■ EXCERPTED TEXT:

★ ★ ★ ★ ★

Dave Kansas became editor-in-chief in April 1997. Kansas also opened a San Francisco bureau and was a member of the board of directors.

In 1999, at the peak of the dot-com bubble, the market capitalization of the company was $1.7 billion. Indeed, on May 5, 1999, the day of its IPO, the stock went from $19 a share to as high as $73 a share. The stock settled at $59 on its first day of trading.

===21st century===
In July 2001, David J. Morrow, a former reporter for The New York Times, joined TheStreet, Inc. as its editor-in-chief upon Kansas's departure. Glenn Hall, a former news manager at Freedom Communications (The Orange County Register) and Bloomberg News, replaced Morrow in August 2009. William Inman, former Bloomberg News Editor, replaced Glenn Hall as editor-in-chief in March 2012. Janet Guyon, from Fortune, The Wall Street Journal, Bloomberg, and Investopedia replaced William Inman in April 2014.

Under the direction of former chairman and CEO Thomas J. Clarke Jr., the company reported its first annual profit in 2005. Jim Cramer became chairman in October 2008 and served until 2011.

Daryl Otte, a long-time company director, became CEO in May 2009 after the resignation of the former CEO, Thomas Clarke. Otte is the founding partner of Montefiore Partners, a venture capital investment fund management firm, and a former executive at media company Ziff Davis. On March 7, 2012, Elisabeth DeMarse was hired as CEO and president, replacing outgoing CEO Daryl Otte.

★ ★ ★ ★ ★

■ DATA SUPPLIED:
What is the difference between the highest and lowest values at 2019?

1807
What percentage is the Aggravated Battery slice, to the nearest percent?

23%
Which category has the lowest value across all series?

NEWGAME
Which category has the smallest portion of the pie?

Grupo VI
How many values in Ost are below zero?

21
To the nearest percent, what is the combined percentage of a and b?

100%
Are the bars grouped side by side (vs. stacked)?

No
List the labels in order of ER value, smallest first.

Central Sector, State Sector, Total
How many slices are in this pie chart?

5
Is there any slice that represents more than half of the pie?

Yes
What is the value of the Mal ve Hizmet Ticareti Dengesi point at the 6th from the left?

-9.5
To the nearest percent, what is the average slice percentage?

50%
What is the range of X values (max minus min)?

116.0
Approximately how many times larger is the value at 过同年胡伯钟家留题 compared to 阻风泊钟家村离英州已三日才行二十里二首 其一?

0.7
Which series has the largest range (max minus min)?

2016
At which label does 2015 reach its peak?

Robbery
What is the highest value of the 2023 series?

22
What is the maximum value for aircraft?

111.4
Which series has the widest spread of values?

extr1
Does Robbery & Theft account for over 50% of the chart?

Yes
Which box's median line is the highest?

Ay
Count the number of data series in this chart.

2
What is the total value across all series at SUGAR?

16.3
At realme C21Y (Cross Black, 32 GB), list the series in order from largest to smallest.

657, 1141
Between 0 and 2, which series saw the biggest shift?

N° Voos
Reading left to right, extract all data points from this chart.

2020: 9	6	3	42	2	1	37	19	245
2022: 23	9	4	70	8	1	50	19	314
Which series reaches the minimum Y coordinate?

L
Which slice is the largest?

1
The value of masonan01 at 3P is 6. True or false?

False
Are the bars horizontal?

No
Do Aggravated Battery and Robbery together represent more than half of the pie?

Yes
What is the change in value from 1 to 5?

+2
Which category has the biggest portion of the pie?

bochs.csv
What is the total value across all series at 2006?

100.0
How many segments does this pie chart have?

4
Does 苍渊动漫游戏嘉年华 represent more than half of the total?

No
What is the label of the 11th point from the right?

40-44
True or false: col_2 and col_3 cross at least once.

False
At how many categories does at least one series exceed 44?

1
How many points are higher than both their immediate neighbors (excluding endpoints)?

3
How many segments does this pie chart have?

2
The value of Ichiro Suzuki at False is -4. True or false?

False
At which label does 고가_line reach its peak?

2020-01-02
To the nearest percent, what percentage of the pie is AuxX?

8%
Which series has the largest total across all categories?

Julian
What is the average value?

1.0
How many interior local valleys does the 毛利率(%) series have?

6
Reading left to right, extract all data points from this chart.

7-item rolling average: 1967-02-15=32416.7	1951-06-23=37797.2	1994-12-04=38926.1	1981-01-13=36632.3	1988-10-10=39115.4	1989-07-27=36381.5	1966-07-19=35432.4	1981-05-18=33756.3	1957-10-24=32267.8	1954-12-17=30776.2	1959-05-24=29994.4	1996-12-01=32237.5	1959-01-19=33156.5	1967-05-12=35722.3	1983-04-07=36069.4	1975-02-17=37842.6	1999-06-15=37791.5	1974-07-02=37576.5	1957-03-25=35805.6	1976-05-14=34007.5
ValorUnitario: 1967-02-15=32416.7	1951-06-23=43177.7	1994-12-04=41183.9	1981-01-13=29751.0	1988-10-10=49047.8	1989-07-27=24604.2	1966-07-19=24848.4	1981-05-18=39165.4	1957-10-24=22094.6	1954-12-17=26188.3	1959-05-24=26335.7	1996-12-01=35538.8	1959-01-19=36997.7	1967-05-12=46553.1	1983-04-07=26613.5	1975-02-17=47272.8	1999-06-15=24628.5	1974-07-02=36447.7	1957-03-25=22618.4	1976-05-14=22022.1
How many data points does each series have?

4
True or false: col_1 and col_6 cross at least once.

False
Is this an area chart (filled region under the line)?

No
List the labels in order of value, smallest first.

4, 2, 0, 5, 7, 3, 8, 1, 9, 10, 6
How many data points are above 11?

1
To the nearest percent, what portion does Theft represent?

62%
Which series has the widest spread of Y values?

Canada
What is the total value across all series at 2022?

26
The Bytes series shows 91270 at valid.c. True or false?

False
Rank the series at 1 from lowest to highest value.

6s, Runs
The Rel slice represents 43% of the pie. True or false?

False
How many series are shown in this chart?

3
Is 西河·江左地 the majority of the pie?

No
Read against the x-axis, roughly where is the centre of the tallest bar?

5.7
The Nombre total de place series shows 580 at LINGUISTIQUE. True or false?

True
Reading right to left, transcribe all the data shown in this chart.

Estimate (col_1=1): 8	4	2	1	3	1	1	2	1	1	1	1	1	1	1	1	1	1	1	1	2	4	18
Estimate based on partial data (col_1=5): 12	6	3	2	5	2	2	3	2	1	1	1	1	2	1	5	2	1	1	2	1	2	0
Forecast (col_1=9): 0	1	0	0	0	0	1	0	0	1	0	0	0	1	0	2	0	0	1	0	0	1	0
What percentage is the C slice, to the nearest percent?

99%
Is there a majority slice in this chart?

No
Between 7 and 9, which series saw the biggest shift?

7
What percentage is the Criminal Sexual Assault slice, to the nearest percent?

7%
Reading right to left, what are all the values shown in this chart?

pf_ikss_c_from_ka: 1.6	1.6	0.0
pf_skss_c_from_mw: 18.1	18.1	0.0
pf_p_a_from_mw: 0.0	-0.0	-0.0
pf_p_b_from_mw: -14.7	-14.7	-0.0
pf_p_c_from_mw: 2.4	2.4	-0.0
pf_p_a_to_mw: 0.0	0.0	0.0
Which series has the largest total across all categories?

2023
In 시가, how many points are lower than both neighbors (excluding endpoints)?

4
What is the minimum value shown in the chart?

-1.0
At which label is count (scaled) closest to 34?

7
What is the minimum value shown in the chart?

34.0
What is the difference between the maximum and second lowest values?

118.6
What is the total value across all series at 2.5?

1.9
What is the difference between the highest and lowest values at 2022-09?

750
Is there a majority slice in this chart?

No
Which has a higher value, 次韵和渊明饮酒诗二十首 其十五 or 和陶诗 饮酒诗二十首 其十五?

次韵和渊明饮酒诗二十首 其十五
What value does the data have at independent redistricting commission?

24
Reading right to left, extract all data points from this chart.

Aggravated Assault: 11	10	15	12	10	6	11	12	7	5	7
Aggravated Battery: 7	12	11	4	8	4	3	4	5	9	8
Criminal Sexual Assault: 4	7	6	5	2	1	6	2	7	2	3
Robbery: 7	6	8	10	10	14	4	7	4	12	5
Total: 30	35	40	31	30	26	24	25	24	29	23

★ ★ ★ ★ ★

■ TASKS TO COMPLETE:
1. Duplicate the part of the TheStreet history text starting with "Under the direction" and going on through "CEO Daryl Otte.", word for word.
2. Go on with the text about TheStreet's history, picking up right after its final sentence.

■ ANSWERS BY ITEM:
1.
Under the direction of former chairman and CEO Thomas J. Clarke Jr., the company reported its first annual profit in 2005. Jim Cramer became chairman in October 2008 and served until 2011.

Daryl Otte, a long-time company director, became CEO in May 2009 after the resignation of the former CEO, Thomas Clarke. Otte is the founding partner of Montefiore Partners, a venture capital investment fund management firm, and a former executive at media company Ziff Davis. On March 7, 2012, Elisabeth DeMarse was hired as CEO and president, replacing outgoing CEO Daryl Otte.

2.
In April 2007, the company acquired Stockpickr.com.

In August 2007, the company acquired Corsis, including Promotions.com, for $20.7 million. It was sold to management for $3.1 million in December 2009. Executives of the company were later accused of inflating revenues and paid penalties to the U.S. Securities and Exchange Commission.

In November 2007, the company acquired BankingMyWay and RateWatch. In 2008, the company acquired a 13% stake in Geezeo.com, a Boston-based online management tool, with an option to purchase the entire company.

In September 2012, the company acquired The Deal LLC, a media company that covers mergers and acquisitions. The site was sold in February 2019. In April 2013, TheStreet Inc. acquired financial newsletters The DealFlow Report, which covers microcap stocks, including initial public offerings and private placements, and The Life Settlements Report, which focuses on life insurance settlements, as well as the PrivateRaise database.

In November 2014, the company acquired BoardEx for $22.5 million. BoardEx was sold in December 2018.

In June 2016, David Callaway left USA Today to become CEO of TheStreet.com.

In June 2018, the company sold Rate Watch to S&P Global for $33.5 million.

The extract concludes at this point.